§ TEXT EXCERPT:
'AITA for telling my mom I did not want her there when I got home from deployment?' UPDATED (2024)

There's a point where you gotta rip off the band-aid of codependency, no matter how much it hurts.

"AITA for telling my mom I did not want her there when I got home from deployment?"

I (21M) have been deployed for the past 10 months and I will be getting home in 1 week. My wife and I’s plan was for her to be the only one to know what date I was coming back, so that when I get leave we can go back and surprise all of our family and friends. My wife (21F) visited home a couple weeks ago for a family event, and while she was there she spent a day with my mom and 2 younger sister (HS age).

My mother is very pushy and hates surprises. So much so that me surprising her by coming home would make her mad at me. My wife and I knew we would eventually have to tell her because of this, but we’re waiting until the last minute because she would have told my sisters if she knew my date. Well, while my wife was there, my mom pushed and pushed.

Telling her that she wouldn’t speak to her, let the girls go places, and she had to know so she could take days off work. My wife gave her a week range of my leave (a couple weeks after I get back) so that she could request off. Well, my mom texted me today telling me that she would be here for the welcome home when our plane lands.

I asked if she cleared this with my wife, seeing as she apparently planned to stay with us in our 1 bedroom apartment, and she said no. I asked if the girls knew and were coming, and she said no. My mom has done a few things that presses between my wife and I, so I lost it on her. Told her I wouldn’t be giving her the date that I fly in, that if I wanted her there I would want my sisters there as well.

I stopped there until she started complaining that she was a single mom who raised me on her own, and that I should want to see her first. That’s when I told her I didn’t want her in my house at all when I first get home. I am a married, grown man now, I don’t need my mom, I want to see and spend time with my wife first and foremost.

She pressed further saying “I’ve been here for u since before u were born, she’s been here for 4 years.” Eventually trash talking my wife, saying she doesn’t even have a real job and doesn’t contribute. My wife is a nanny while she is in school, and she gets paid well, so she absolutely does contribute more than enough.

§ RECORDED INFORMATION:
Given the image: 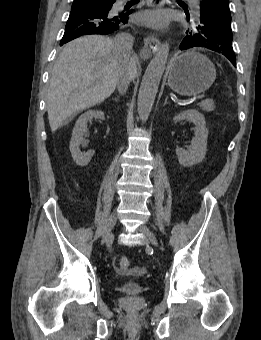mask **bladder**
Wrapping results in <instances>:
<instances>
[{"label":"bladder","mask_w":261,"mask_h":340,"mask_svg":"<svg viewBox=\"0 0 261 340\" xmlns=\"http://www.w3.org/2000/svg\"><path fill=\"white\" fill-rule=\"evenodd\" d=\"M143 288V281L131 278L125 279L120 285V291L130 297L139 295L143 291Z\"/></svg>","instance_id":"1"}]
</instances>
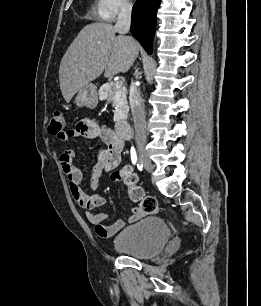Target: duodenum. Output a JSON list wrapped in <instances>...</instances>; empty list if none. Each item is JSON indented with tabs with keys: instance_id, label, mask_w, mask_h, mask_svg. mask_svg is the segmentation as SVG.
<instances>
[{
	"instance_id": "1",
	"label": "duodenum",
	"mask_w": 261,
	"mask_h": 306,
	"mask_svg": "<svg viewBox=\"0 0 261 306\" xmlns=\"http://www.w3.org/2000/svg\"><path fill=\"white\" fill-rule=\"evenodd\" d=\"M116 131L117 134L122 138V139H129L132 135V127L128 121L121 120L116 123Z\"/></svg>"
}]
</instances>
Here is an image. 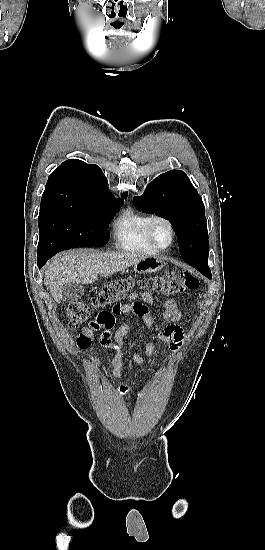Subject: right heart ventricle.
<instances>
[{"label":"right heart ventricle","mask_w":265,"mask_h":550,"mask_svg":"<svg viewBox=\"0 0 265 550\" xmlns=\"http://www.w3.org/2000/svg\"><path fill=\"white\" fill-rule=\"evenodd\" d=\"M151 215L136 210L124 212L114 223L113 234L116 245L125 251L155 254L147 237V225Z\"/></svg>","instance_id":"1"}]
</instances>
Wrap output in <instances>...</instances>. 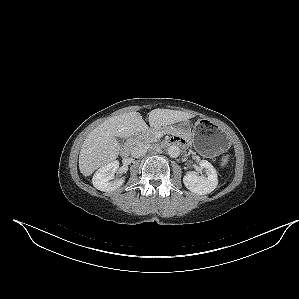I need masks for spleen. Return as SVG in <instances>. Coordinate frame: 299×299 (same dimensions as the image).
Listing matches in <instances>:
<instances>
[{"label": "spleen", "mask_w": 299, "mask_h": 299, "mask_svg": "<svg viewBox=\"0 0 299 299\" xmlns=\"http://www.w3.org/2000/svg\"><path fill=\"white\" fill-rule=\"evenodd\" d=\"M227 161H228V156H224L222 158L221 166H224L227 163Z\"/></svg>", "instance_id": "3e777b00"}]
</instances>
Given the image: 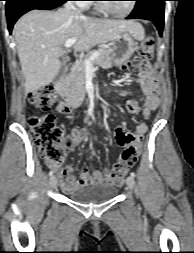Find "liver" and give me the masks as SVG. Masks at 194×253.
Returning a JSON list of instances; mask_svg holds the SVG:
<instances>
[{"instance_id": "1", "label": "liver", "mask_w": 194, "mask_h": 253, "mask_svg": "<svg viewBox=\"0 0 194 253\" xmlns=\"http://www.w3.org/2000/svg\"><path fill=\"white\" fill-rule=\"evenodd\" d=\"M123 31L136 38L144 35V28L136 21L92 19L70 9L57 11L33 10L15 24L13 35L25 77V93L36 91L51 83L60 67L63 45L76 38V51L113 40Z\"/></svg>"}]
</instances>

§ WHAT IS ASKED:
1: Answer these about the deployment post:
(a) How long has the writer been deployed?
(b) What does the writer's wife work as while she is in school?
(c) How many bedrooms does the couple's apartment have?
2: Reproduce the deployment post word for word, the stretch from "I stopped there" through "first and foremost.".
The rows are separate material, unrelated to the deployment post.

§ ANSWERS BY TASK:
1:
(a) 10 months
(b) A nanny
(c) One

2:
I stopped there until she started complaining that she was a single mom who raised me on her own, and that I should want to see her first. That’s when I told her I didn’t want her in my house at all when I first get home. I am a married, grown man now, I don’t need my mom, I want to see and spend time with my wife first and foremost.